Please count the lines in the listing below that contain the string "товара", and give only the number.

═════ DATA EXTRACT

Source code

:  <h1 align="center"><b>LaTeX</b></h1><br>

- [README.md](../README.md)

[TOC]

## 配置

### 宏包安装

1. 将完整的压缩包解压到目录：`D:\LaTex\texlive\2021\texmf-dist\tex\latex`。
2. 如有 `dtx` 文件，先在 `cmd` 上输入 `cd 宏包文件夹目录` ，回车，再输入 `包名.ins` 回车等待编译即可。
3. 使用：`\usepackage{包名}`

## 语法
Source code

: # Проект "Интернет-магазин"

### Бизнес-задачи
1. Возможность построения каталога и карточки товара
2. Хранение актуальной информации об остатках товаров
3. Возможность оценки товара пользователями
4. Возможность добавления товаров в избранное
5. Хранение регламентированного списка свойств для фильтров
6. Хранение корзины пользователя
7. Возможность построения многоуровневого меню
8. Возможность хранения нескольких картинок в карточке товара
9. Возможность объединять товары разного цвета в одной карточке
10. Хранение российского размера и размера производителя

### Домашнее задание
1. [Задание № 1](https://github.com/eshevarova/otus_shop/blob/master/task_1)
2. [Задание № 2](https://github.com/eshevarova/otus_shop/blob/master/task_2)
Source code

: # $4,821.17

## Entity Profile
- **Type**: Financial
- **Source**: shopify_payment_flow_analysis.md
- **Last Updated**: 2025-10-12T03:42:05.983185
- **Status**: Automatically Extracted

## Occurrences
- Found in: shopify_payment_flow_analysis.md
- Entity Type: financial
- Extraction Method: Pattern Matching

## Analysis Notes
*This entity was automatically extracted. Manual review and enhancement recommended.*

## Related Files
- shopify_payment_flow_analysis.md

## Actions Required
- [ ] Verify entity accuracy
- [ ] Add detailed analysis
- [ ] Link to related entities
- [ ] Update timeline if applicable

══════════

◆ **RESULT FOR THIS TASK**:
3